* [Kutipan Teks]:
+---+
KALBAR SATU ID – Pendidikan merupakan salah satu upaya untuk membangun dan meningkatkan mutu SDM menuju era globalisasi yang penuh dengan tantangan sehingga disadari bahwa pendidikan merupakan sesuatu yang sangat fundamental bagi setiap individu. Oleh karena itu, kegiatan pendidikan tidak dapat diabaikan begitu saja, terutama dalam memasuki era persaingan yang semakin ketat, tajam, berat pada abad millenium ini.
lembaga penyelenggara pendidikan di Indonesia. Masing-masing lembaga pendidikan tersebut telah diatur dan diakui oleh pemerintah dalam undang-undang nomer 20 tahun 2003 tentang Sistem Pendidikan Nasional.
Pesantren ditetapkan sebagai salah satu bentuk lembaga pendidikan kegamaan (Pasal 30 ayat 4). Sedangkan madrasah merupakan lembaga pendidikan formal yang mempunyai jenjang pendidikan dasar dan menengah (Pasal 17 dan 18).
Secara historis munculnya sistem pendidikan pesantren, dan madrasah di Indonesia mempunyai keterkaitan antara satu dengan yang lainnya. Sistem pendidikan yang pertama kali muncul di Indonesia adalah
pesantren, sebab lembaga yang serupa dengan pesantren ini sebenarnya sudah ada sejak pada masa kekuasaan Hindu-Budha.
Sehingga Islam tinggal meneruskan dan mengislamkan lembaga pendidikan yang sudah ada (Madjid, 1997:3). Lembaga ini di Jawa disebut pesantren, di Aceh dengan rangkang dan dayah, di Sumatra Barat dengan surau (Daulay, 2001: ix).
Dalam perkembangannya pesantren, dan madrasah senantiasa melakukan inovasi dan juga transformasi dalam dirinya, baik dari isi (materi) yang diajarkan maupun dari metode serta managemennya dalam rangka menciptakan pendidikan yang lebih berkualitas sebagai tuntutan perubahan zaman. Perubahan-perubahan tersebut telah banyak menciptakan kemajuan baik dalam pesantren maupun madrasah. Namun berdasarkan beberapa referensi dan juga realitas di lapangan nampaknya masih banyak juga terdapat problematika yang dihadapi oleh lembaga-lembaga tersebut, baik problem dalam input, proses ataupun outputnya.
Secara etimologis, kata “manajemen” berasal dari kata “managio”, berarti “pengurusan” atau “managiare”, yaitu melatih dalam mengatur langkah-langkah, atau dapat juga berarti bahwa manajemen sebagai ilmu, kiat dan profesi (Sagala, 2004: 13).
+---+
* [Blok Data]:
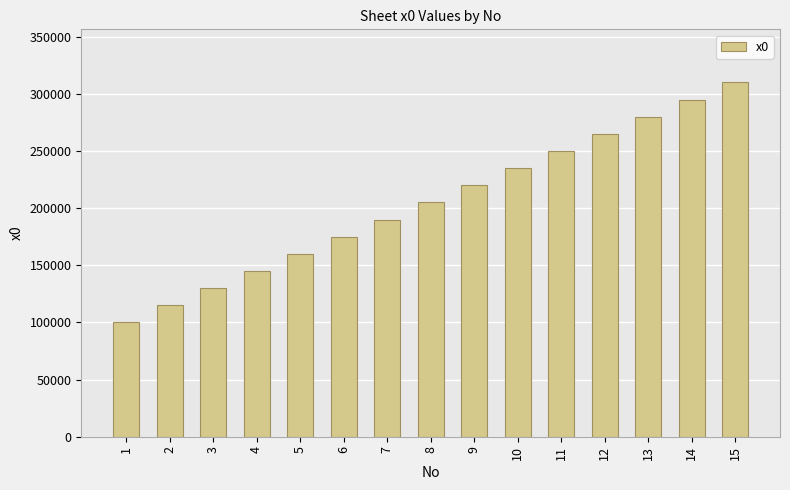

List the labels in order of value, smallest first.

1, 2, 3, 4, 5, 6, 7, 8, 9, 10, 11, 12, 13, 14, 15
+---+
* [Tentang Latihan Ini]: Kutip kata demi kata bagian teks tentang pesantren dan madrasah di atas yang terletak antara "Secara historis munculnya" dan "masa kekuasaan Hindu-Budha.", termasuk keduanya.

* [Jawaban Latihan]:
Secara historis munculnya sistem pendidikan pesantren, dan madrasah di Indonesia mempunyai keterkaitan antara satu dengan yang lainnya. Sistem pendidikan yang pertama kali muncul di Indonesia adalah
pesantren, sebab lembaga yang serupa dengan pesantren ini sebenarnya sudah ada sejak pada masa kekuasaan Hindu-Budha.